Statistical analysis.

Survival curves were compared by using the log rank (Mantel-Cox) test. A Kruskal-Wallis nonparametric test with Dunn's multiple-comparison test was used for comparisons of peripheral parasitemia and placental parasite load. Comparisons of abnormal stillbirth incidences were analyzed with χ2 Fisher's exact test. Fetal weight was assessed with a linear mixed-model approach, which incorporated fetal genotype and maternal infection status as fixed effects alongside a random effect accounting for variation within each litter; analysis of variance (ANOVA) with Satterthwaite approximation for degrees of freedom was performed; and Akaike and Bayesian information criteria were also obtained and compared.
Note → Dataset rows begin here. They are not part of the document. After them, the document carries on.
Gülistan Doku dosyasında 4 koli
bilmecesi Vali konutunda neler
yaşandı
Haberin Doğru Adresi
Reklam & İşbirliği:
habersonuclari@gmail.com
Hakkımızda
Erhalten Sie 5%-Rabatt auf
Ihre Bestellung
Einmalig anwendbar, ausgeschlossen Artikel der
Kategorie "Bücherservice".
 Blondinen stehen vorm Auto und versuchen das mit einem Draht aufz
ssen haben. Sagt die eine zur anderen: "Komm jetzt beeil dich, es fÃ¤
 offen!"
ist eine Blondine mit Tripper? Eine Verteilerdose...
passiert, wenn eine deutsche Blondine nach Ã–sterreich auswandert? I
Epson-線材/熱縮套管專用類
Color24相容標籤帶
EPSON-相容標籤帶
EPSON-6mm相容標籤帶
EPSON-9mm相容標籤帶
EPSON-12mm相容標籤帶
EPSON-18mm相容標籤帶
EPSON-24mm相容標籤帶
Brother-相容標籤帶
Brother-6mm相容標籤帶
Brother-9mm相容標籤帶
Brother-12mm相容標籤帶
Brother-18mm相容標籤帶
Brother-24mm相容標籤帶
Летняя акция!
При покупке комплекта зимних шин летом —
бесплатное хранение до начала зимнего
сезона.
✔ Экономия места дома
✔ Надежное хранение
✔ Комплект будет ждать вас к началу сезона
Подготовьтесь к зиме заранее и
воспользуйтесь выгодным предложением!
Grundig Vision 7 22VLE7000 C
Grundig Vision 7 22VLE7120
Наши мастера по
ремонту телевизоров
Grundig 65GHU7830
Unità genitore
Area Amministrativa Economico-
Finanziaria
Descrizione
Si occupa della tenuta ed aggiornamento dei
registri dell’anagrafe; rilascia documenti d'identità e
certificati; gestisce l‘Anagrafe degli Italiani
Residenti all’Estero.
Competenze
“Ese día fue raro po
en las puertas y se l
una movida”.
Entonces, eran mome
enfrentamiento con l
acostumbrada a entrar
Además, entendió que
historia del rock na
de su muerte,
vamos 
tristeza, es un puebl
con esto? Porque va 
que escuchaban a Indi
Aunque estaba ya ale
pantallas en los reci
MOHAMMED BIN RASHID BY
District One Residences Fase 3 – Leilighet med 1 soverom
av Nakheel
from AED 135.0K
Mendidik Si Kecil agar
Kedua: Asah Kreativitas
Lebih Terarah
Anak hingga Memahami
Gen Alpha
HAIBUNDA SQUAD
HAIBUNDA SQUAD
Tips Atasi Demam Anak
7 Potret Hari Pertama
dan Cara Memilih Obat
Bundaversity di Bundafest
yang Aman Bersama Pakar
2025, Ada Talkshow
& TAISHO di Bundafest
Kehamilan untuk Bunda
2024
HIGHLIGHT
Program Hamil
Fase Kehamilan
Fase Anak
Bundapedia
This analysis was performed by using the lme4 and lmerTest packages available for R (77–79). Data were considered significant when the P value was <0.05. Power calculations from the abnormal stillbirth incidence analysis indicate that the powers of this study to detect a 50% decrease in abnormal stillbirth incidence when comparing maternal/fetal genotype combinations were 89% for WT versus Tlr4 KO, 91% for WT versus Trl4 KO/WT, 86% for Tlr4 KO versus Trl4 KO/WT, 82% for WT versus Ifnar1 KO, 82% for WT versus Ifnar1 KO/WT, and 60% for Ifnar1 KO versus Ifnar1 KO/WT.